Her skin tingles. A different sense replaces the soft membrane of wings at her fingertips. It’s smooth and hard and warm as skin.
In her head, her father warns, A beetle against glass.
Sascia moves fast: she snatches the creature’s limb and pulls, bracing her legs against the grimy cement, nova-gun cocked and ready.
Her arm breaks through the surface of the Dark and she is holding a hand, a proper hand with fingers and a thumb.
A wrist follows, and an elbow. As Sascia hoists herself up, the creature follows, unveiling itself: shoulder and head, porcelain gray skin, long ears peeking through jet-black hair, striking violet eyes.
Vines and sharp-edged leaves are tangled in the creature’s shaggy, shoulder-length locks.
Neon-colored blossoms pepper the black-scaled suit of armor that covers its torso.
Strong brows and cutting cheekbones frame an angular face.
It’s a wild, ravenous beauty, that of thunder cracking in bloated rain clouds or the ocean frothing in stormy rage.
On its cheekbones, swirls and dots shape a Darkprint unlike anything Sascia has seen before.
The outline reminds her of a snowflake, all points and angles.
Its color is a bright purple, presenting the creature as male, but Sascia wonders distantly, through the shock, how sentient creatures’ Darkprints might reflect their gender.
No one has had the opportunity to ask them before—she hesitates to call this creature a boy without confirmation.
“You,” hisses the creature from the Dark.
Me? Sascia shivers at the vitriol in the creature’s voice, but a small part of her is elated. Yes, me. Me, me, me.
“Who are you?” she whispers. “What do you want?”
“I am a prince of Itkalin, commander of the Queen’s army, and lord of the Jagged Blade. But today, I am the one who will deliver your sentence.”
Sascia stumbles back and falls on her ass, the gun forgotten in her palm, her mind reeling from the impossibility standing before her.

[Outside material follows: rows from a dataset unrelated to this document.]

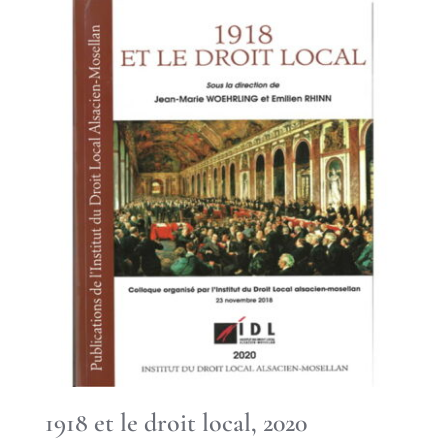
1918 et le droit local, 2020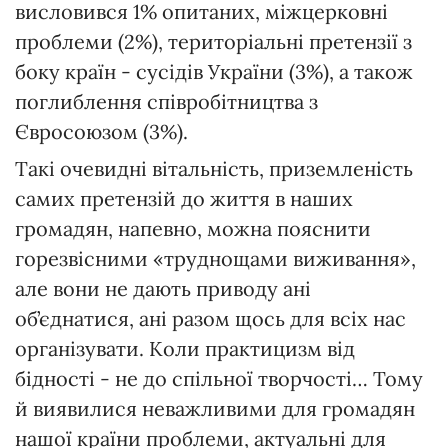
висловився 1% опитаних, міжцерковні
проблеми (2%), територіальні претензії з
боку країн - сусідів України (3%), а також
поглиблення співробітництва з
Євросоюзом (3%).
Такі очевидні вітальність, приземленість
самих претензій до життя в наших
громадян, напевно, можна пояснити
горезвісними «труднощами виживання»,
але вони не дають приводу ані
об’єднатися, ані разом щось для всіх нас
організувати. Коли практицизм від
бідності - не до спільної творчості… Тому
й виявилися неважливими для громадян
нашої країни проблеми, актуальні для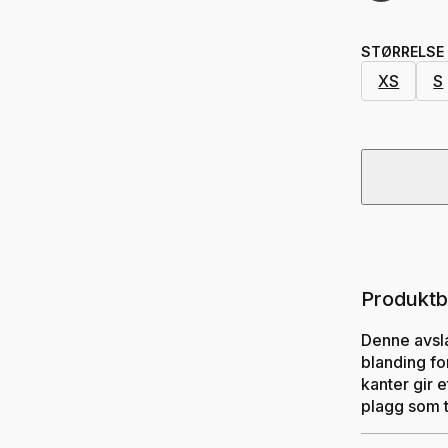
STØRRELSE
XS
S
Produktb
Denne avsl
blanding fo
kanter gir e
plagg som t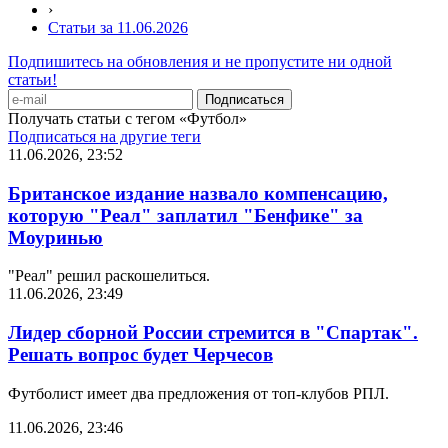
›
Статьи за 11.06.2026
Подпишитесь на обновления и не пропустите ни одной
статьи!
Получать статьи с тегом «Футбол»
Подписаться на другие теги
11.06.2026, 23:52
Британское издание назвало компенсацию,
которую "Реал" заплатил "Бенфике" за
Моуринью
"Реал" решил раскошелиться.
11.06.2026, 23:49
Лидер сборной России стремится в "Спартак".
Решать вопрос будет Черчесов
Футболист имеет два предложения от топ-клубов РПЛ.
11.06.2026, 23:46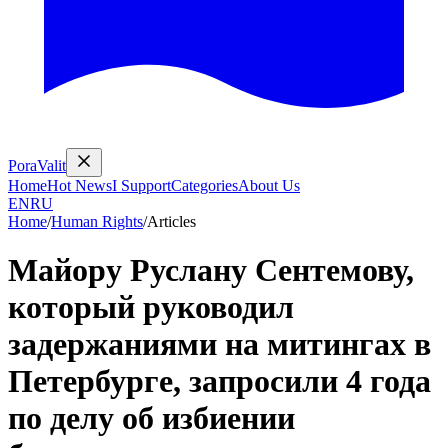
PoraValit
Home
Hot News
I Support
Categories
About Us
EN
RU
Home
/
Human Rights
/
Articles
Майору Руслану Сентемову,
который руководил
задержаниями на митингах в
Петербурге, запросили 4 года
по делу об избиении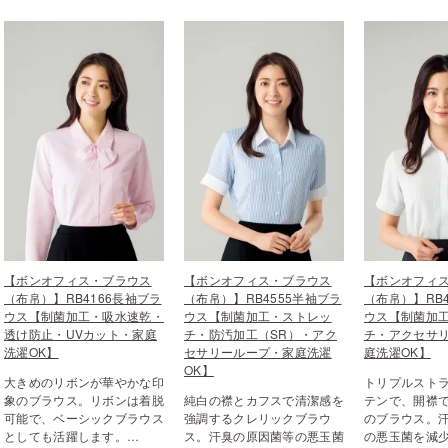
【ボンオフィス・ブラウス
【ボンオフィス・ブラウス
【ボンオフィ
（布帛）】RB4166長袖ブラ
（布帛）】RB4555半袖ブラ
（布帛）】RB
ウス【制菌加工・吸水速乾・
ウス【制菌加工・ストレッ
ウス【制菌加
透け防止・UVカット・家庭
チ・防汚加工（SR）・アク
チ・アクセサ
洗濯OK】
セサリーループ・家庭洗濯
庭洗濯OK】
OK】
大きめのリボンが華やかな印
トリプルスト
象のブラウス。リボンは着脱
純白の襟とカフスで清潔感を
テンで、開襟
可能で、ベーシックブラウス
強調するクレリックブラウ
のブラウス。
としても活躍します。…
ス。汗臭の原因菌等の悪玉菌
の悪玉菌を減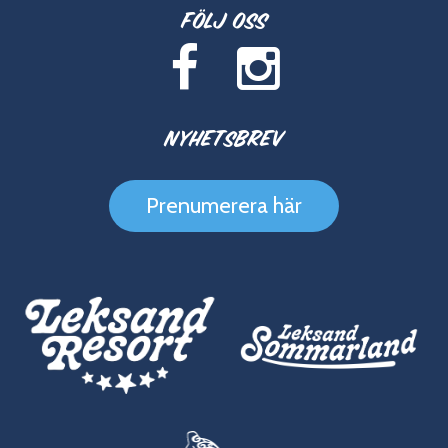
Följ oss
Nyhetsbrev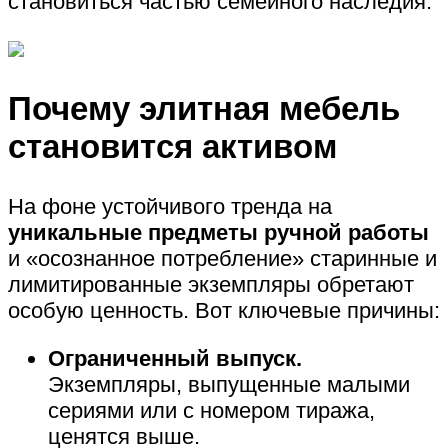
становиться частью семейного наследия.
Почему элитная мебель
становится активом
На фоне устойчивого тренда на
уникальные предметы ручной работы
и «осознанное потребление» старинные и
лимитированные экземпляры обретают
особую ценность. Вот ключевые причины:
Ограниченный выпуск.
Экземпляры, выпущенные малыми
сериями или с номером тиража,
ценятся выше.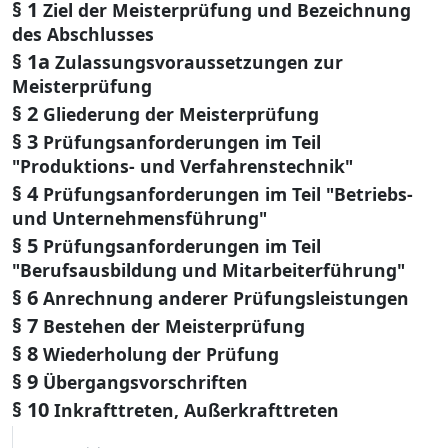
§ 1
Ziel der Meisterprüfung und Bezeichnung
des Abschlusses
§ 1a
Zulassungsvoraussetzungen zur
Meisterprüfung
§ 2
Gliederung der Meisterprüfung
§ 3
Prüfungsanforderungen im Teil
"Produktions- und Verfahrenstechnik"
§ 4
Prüfungsanforderungen im Teil "Betriebs-
und Unternehmensführung"
§ 5
Prüfungsanforderungen im Teil
"Berufsausbildung und Mitarbeiterführung"
§ 6
Anrechnung anderer Prüfungsleistungen
§ 7
Bestehen der Meisterprüfung
§ 8
Wiederholung der Prüfung
§ 9
Übergangsvorschriften
§ 10
Inkrafttreten, Außerkrafttreten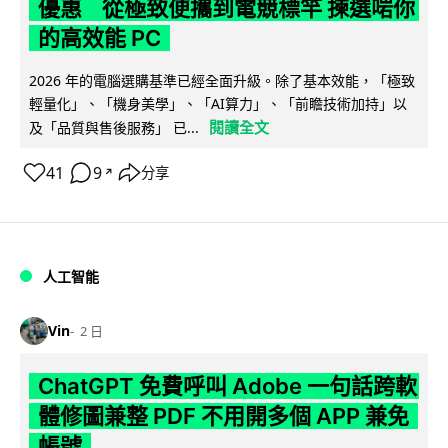
優惠 從極致便攜到電競標竿 揀選啱你
的高效能 PC
2026 年的電腦選購基準已經全面升級。除了基本效能，「極致
輕量化」、「機身美學」、「AI算力」、「前瞻技術加持」以
閱讀全文
及「品質與售後服務」 已...
41
9
分享
↗
人工智能
Vin
2 日
ChatGPT 免費呼叫 Adobe 一句話跨軟
體修圖兼整 PDF 不用開多個 APP 兼免
帳號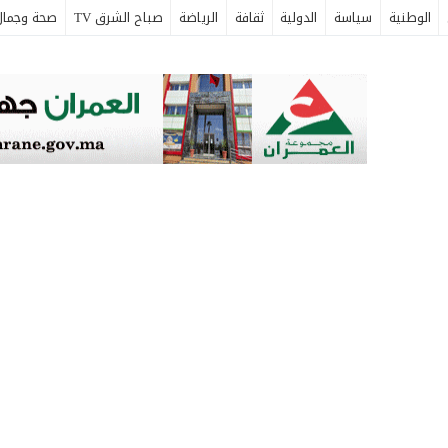
الوطنية
سياسة
الدولية
ثقافة
الرياضة
صباح الشرق TV
صحة وجمال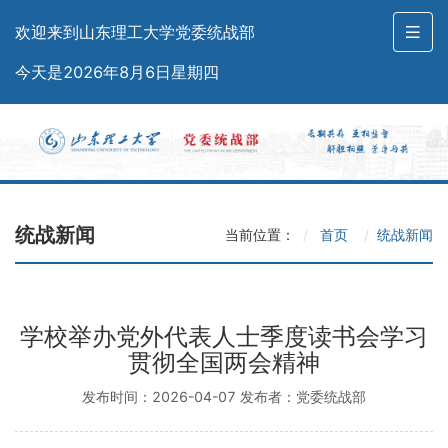
欢迎来到山东理工大学党委统战部
今天是2026年8月6日星期四
统战新闻
当前位置：
首页
统战新闻
学校举办党外代表人士季度读书会学习
贯彻全国两会精神
发布时间：2026-04-07 发布者：党委统战部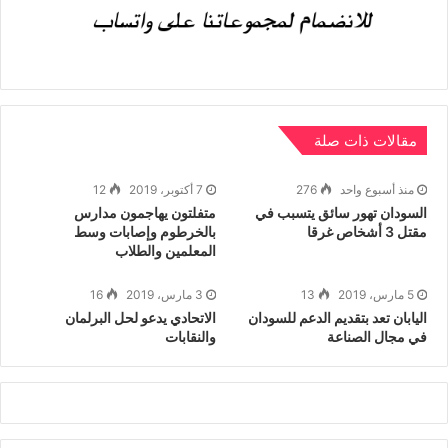
itt
c
k
at
e
ر
gr
s
e
e
er
a
A
dI
b
m
p
n
o
p
o
مقالات ذات صلة
k
منذ أسبوع واحد
276
7 أكتوبر، 2019
12
السودان تهور سائق يتسبب في
متفلتون يهاجمون مدارس
مقتل 3 أشخاص غرقا
بالخرطوم وإصابات وسط
المعلمين والطلاب
5 مارس، 2019
13
3 مارس، 2019
16
اليابان تعد بتقديم الدعم للسودان
الاتحادي يدعو لحل البرلمان
في مجال الصناعة
والنقابات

There is a creature, an undoubtedly humanoid creature, who just came out of the Dark—no, whom Sascia just pulled out of the Dark.
A prince, a commander, and a lord, who will deliver her sentence.
He looks like a nymph from an art museum or a regal elf from a fantasy film, except a thousand times prettier than any chisel or CGI could conjure.
In his hands, he holds a scythe made of razor-sharp black crystal.
“You have been judged for your actions in the Battle of Feathers,” the elf prince says, “and you have been found guilty of treason. You die tonight.”
And he swings the scythe at Sascia’s throat.